Gib den Abschnitt vom Anfang der Datensätze bis einschließlich der Zeile mit „capacidad necesaria para el desempeño del ca“ als Markdown-Tabelle aus. Die Tabelle hat die Spalten „Nr.“ und „Zeile“, Leerzeilen fallen weg.

(Gesammelte Daten)

_ _ _ _ _

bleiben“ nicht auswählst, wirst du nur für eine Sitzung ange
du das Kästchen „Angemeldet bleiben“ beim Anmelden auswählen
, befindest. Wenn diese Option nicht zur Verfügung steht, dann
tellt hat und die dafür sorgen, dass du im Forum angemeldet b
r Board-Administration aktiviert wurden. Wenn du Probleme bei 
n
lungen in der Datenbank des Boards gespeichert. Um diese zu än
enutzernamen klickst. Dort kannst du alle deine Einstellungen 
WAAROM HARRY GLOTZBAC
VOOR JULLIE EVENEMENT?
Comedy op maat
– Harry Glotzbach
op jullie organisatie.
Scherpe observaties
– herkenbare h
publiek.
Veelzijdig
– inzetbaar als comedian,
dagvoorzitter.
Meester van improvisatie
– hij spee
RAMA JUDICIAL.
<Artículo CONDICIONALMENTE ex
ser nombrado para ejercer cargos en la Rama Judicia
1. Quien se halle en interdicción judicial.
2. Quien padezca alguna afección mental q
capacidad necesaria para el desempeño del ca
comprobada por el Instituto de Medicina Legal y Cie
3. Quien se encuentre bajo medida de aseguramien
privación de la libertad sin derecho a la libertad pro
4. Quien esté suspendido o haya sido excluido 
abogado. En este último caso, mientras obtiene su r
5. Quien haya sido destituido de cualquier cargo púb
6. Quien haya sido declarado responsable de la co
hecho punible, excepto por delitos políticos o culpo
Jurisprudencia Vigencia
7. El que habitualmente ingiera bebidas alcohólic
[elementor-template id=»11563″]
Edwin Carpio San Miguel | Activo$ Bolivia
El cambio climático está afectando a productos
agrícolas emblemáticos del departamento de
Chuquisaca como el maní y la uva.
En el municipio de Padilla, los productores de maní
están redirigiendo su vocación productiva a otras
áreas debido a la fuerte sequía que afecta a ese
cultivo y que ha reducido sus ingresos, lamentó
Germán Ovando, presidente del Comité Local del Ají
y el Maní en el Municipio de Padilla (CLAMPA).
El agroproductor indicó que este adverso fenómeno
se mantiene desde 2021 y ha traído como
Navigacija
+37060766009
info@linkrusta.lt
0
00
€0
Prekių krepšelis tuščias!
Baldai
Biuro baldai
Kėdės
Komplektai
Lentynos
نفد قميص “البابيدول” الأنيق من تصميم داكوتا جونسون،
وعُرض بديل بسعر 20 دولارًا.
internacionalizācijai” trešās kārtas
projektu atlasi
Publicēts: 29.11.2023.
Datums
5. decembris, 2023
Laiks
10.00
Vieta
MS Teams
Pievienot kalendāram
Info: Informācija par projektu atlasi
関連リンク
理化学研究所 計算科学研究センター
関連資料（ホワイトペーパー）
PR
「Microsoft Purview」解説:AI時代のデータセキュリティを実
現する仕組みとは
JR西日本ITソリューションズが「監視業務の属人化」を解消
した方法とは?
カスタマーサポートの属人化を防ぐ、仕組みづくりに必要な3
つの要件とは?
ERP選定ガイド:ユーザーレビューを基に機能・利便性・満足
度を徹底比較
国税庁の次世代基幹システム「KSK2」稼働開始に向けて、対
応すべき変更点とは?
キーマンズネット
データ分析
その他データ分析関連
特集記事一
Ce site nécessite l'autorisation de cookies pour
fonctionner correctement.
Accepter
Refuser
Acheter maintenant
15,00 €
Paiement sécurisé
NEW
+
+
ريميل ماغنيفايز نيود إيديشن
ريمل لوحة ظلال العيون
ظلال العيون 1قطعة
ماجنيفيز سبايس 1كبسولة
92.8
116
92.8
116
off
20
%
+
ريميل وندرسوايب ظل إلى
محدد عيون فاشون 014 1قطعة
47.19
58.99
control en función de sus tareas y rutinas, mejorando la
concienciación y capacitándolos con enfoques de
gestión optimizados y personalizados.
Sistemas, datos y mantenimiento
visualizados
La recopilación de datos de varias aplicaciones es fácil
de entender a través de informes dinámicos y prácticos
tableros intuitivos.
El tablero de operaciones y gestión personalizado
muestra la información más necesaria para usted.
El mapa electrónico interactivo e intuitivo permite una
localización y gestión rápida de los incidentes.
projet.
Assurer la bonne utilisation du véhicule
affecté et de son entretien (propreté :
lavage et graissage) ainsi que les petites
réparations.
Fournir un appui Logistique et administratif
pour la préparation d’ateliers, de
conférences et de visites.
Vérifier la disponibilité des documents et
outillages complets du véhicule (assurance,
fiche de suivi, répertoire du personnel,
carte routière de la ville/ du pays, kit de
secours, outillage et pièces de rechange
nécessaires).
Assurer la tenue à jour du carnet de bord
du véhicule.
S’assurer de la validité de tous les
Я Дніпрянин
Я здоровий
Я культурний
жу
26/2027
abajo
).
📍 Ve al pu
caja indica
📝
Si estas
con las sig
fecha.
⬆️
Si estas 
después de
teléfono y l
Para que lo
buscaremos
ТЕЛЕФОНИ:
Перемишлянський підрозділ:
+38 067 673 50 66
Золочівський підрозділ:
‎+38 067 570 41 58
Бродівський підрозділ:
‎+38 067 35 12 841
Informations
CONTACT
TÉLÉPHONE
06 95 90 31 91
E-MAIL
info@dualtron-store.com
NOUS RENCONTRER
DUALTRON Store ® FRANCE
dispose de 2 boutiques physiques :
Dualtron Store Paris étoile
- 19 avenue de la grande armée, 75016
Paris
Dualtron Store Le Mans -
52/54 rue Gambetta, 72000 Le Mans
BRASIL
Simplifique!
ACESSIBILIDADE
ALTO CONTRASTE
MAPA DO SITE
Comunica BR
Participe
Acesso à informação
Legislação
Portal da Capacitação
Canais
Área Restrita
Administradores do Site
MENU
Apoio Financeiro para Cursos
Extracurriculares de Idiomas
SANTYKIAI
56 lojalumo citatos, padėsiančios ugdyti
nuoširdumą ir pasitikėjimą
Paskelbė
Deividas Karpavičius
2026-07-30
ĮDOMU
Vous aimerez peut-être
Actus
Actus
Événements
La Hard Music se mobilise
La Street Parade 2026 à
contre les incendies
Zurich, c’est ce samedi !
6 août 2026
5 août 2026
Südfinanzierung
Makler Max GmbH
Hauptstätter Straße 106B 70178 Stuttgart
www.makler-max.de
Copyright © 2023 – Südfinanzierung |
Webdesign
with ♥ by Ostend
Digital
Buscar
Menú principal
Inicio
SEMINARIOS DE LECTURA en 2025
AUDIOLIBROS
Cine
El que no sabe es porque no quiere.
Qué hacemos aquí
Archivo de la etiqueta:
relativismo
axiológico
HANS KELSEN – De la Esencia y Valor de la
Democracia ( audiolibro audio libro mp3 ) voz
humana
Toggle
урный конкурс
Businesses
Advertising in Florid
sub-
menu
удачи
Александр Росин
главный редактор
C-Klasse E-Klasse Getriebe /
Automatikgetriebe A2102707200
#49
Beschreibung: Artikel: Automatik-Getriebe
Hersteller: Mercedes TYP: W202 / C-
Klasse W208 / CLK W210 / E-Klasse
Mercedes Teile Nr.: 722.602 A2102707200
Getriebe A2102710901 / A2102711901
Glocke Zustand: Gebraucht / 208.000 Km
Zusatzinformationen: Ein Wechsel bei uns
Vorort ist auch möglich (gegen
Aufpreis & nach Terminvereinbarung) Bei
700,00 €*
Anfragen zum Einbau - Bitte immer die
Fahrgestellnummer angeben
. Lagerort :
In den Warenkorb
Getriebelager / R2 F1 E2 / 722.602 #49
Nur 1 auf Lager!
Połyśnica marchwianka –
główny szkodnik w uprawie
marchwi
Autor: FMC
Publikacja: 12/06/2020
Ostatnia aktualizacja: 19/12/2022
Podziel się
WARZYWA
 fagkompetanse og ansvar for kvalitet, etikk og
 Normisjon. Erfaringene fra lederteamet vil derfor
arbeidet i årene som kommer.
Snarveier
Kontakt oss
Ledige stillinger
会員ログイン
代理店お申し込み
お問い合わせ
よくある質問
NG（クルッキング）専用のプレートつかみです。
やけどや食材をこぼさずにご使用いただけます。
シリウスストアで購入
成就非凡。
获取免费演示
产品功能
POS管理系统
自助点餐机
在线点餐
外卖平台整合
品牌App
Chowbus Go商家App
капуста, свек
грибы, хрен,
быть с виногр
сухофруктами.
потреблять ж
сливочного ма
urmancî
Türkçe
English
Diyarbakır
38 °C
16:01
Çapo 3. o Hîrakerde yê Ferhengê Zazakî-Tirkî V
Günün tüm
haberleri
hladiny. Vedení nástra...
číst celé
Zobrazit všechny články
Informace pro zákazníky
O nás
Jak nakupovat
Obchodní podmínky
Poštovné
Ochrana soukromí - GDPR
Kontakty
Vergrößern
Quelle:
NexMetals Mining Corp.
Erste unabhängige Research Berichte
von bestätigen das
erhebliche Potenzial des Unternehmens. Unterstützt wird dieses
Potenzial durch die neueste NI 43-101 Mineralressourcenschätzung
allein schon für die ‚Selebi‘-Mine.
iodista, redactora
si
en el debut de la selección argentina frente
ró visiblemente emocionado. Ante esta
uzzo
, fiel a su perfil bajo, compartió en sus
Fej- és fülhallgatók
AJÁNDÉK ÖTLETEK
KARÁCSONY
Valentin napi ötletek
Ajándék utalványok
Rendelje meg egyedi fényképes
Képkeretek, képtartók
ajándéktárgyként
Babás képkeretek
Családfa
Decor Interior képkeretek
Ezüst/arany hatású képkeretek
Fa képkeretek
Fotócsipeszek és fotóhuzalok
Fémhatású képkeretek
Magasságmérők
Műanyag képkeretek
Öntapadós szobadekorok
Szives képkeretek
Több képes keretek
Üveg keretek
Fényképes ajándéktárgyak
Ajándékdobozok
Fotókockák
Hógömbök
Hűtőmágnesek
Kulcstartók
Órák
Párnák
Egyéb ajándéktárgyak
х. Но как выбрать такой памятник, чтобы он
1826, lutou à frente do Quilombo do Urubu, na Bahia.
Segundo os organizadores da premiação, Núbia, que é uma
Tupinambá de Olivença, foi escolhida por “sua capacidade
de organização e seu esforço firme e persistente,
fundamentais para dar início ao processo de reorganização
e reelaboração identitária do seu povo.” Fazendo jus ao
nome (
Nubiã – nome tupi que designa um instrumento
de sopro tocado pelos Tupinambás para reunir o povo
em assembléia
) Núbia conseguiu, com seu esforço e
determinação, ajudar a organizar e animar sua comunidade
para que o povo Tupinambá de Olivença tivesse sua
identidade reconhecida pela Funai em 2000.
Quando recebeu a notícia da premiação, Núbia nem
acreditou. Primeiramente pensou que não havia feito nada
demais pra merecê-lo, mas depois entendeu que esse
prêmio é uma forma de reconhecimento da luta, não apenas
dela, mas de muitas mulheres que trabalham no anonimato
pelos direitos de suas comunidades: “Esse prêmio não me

_ _ _ _ _

### Erwartete Ausgabe
| Nr. | Zeile |
|---|---|
| 1 | bleiben“ nicht auswählst, wirst du nur für eine Sitzung ange |
| 2 | du das Kästchen „Angemeldet bleiben“ beim Anmelden auswählen |
| 3 | , befindest. Wenn diese Option nicht zur Verfügung steht, dann |
| 4 | tellt hat und die dafür sorgen, dass du im Forum angemeldet b |
| 5 | r Board-Administration aktiviert wurden. Wenn du Probleme bei  |
| 6 | n |
| 7 | lungen in der Datenbank des Boards gespeichert. Um diese zu än |
| 8 | enutzernamen klickst. Dort kannst du alle deine Einstellungen  |
| 9 | WAAROM HARRY GLOTZBAC |
| 10 | VOOR JULLIE EVENEMENT? |
| 11 | Comedy op maat |
| 12 | – Harry Glotzbach |
| 13 | op jullie organisatie. |
| 14 | Scherpe observaties |
| 15 | – herkenbare h |
| 16 | publiek. |
| 17 | Veelzijdig |
| 18 | – inzetbaar als comedian, |
| 19 | dagvoorzitter. |
| 20 | Meester van improvisatie |
| 21 | – hij spee |
| 22 | RAMA JUDICIAL. |
| 23 | <Artículo CONDICIONALMENTE ex |
| 24 | ser nombrado para ejercer cargos en la Rama Judicia |
| 25 | 1. Quien se halle en interdicción judicial. |
| 26 | 2. Quien padezca alguna afección mental q |
| 27 | capacidad necesaria para el desempeño del ca |